While trying to convert a column of characters (strings of numbers, eg "0.1234") into numeric, using as.numeric, some of the values are returned NA with the warning 'NAs introduced by coercion'. 在尝试将一列字符(数字字符串,例如“0.1234”)转换为数字时,使用as.numeric,将某些值返回NA并显示警告“强制引入的NAs”。 The characters that are returned as NA s don't seem to be any different from the ones that are returned as numeric correctly. 返回为NA的字符似乎与正确返回的字符没有任何不同。 Does anyone know what can be the problem? 有谁知道可能是什么问题?

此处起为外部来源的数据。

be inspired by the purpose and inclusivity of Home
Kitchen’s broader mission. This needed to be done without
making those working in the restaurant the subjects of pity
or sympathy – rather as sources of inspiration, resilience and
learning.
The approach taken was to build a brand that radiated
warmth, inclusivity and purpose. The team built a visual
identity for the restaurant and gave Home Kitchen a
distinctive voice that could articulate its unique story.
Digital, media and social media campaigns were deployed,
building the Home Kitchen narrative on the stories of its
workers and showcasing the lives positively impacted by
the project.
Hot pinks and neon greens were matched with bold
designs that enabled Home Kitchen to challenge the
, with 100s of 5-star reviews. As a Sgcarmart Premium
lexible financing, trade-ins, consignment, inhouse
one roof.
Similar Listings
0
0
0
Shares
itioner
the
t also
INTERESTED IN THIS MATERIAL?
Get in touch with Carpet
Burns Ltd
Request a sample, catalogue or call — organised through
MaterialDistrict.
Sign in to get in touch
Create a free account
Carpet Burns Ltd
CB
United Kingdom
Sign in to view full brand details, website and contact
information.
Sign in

Already tried to look for any characters that are not numeric (as ',') that can hide inside some of the values. 已经尝试查找可以隐藏在某些值中的任何非数字字符(如',')。 I did find strings containing '-' (eg "-0.123") that really turned into NA s, but these are only part of the strings turned into NA s. 我确实找到了包含' - '(例如“-0.123”)的字符串,它们真的变成了NA ,但这些只是变成NA的字符串的一部分。 Also, tried to look for spaces inside the strings. 此外,试图寻找字符串内的空格。 that doesn't seem to be the problem as well. 这似乎也不是问题。

data$y
 [1] "0.833250539"  "0.820323535"  "0.462284612"  "0.792943985"  "0.860587952"  "0.729665177"  "0.461503956"  "0.625871118" 
 [9] "0.740999346"  "0.962727964"  "0.971089266"  "0.869004848"  "0.828651766"  "0.900648732"  "0.970326033"  "0.898123286" 
[17] "0.911640765"  "0.902442126"  "0.843392097"  "0.763421844"  "0.892426243"  "0.380433624"  "0.925017633"  "0.725470821" 
[25] "0.699924767"  "0.689061225"  "0.907462936"  "0.888064239"  "0.913547115"  "-‬0.625103904‭" "0.897385961"  "0.889727462" 
[33] "0.90127339"   "0.947012474"  "0.948883588"  "0.845845512"  "0.97866966"   "0.796247738"  "0.864627056"  "0.266656189‭" 
[41] "0.894915463"  "0.969690678"  "0.771365656‭"  "0.88304436"   "0.954039006"  "0.836952199"  "0.731558669‭"  "0.907224294" 
[49] "0.622059127"  "0.887742343"  "0.917550343"  "0.97240334‭"   "0.902841957"  "0.617403052"  "0.82926708"   "0.674903846" 
[57] "0.947132958"  "0.929213613‭"  "-‬0.297844476" "0.871767367"

y = as.numeric(data$y)

Warning message: NAs introduced by coercion 警告信息:强制引入的NA

y
 [1] 0.8332505 0.8203235 0.4622846 0.7929440 0.8605880 0.7296652 0.4615040 0.6258711 0.7409993 0.9627280 0.9710893 0.8690048 0.8286518
[14] 0.9006487 0.9703260 0.8981233 0.9116408 0.9024421 0.8433921 0.7634218 0.8924262 0.3804336 0.9250176 0.7254708 0.6999248 0.6890612
[27] 0.9074629 0.8880642 0.9135471        NA 0.8973860 0.8897275 0.9012734 0.9470125 0.9488836 0.8458455 0.9786697 0.7962477 0.8646271
[40]        NA 0.8949155 0.9696907        NA 0.8830444 0.9540390 0.8369522        NA 0.9072243 0.6220591 0.8877423 0.9175503        NA
[53] 0.9028420 0.6174031 0.8292671 0.6749038 0.9471330        NA        NA 0.8717674

Your strings contain some non-unicode characters. 您的字符串包含一些非unicode字符。 If you are certain that it is safe to remove them, use 如果您确定可以安全地将其删除,请使用

as.numeric(iconv(data$y, 'utf-8', 'ascii', sub=''))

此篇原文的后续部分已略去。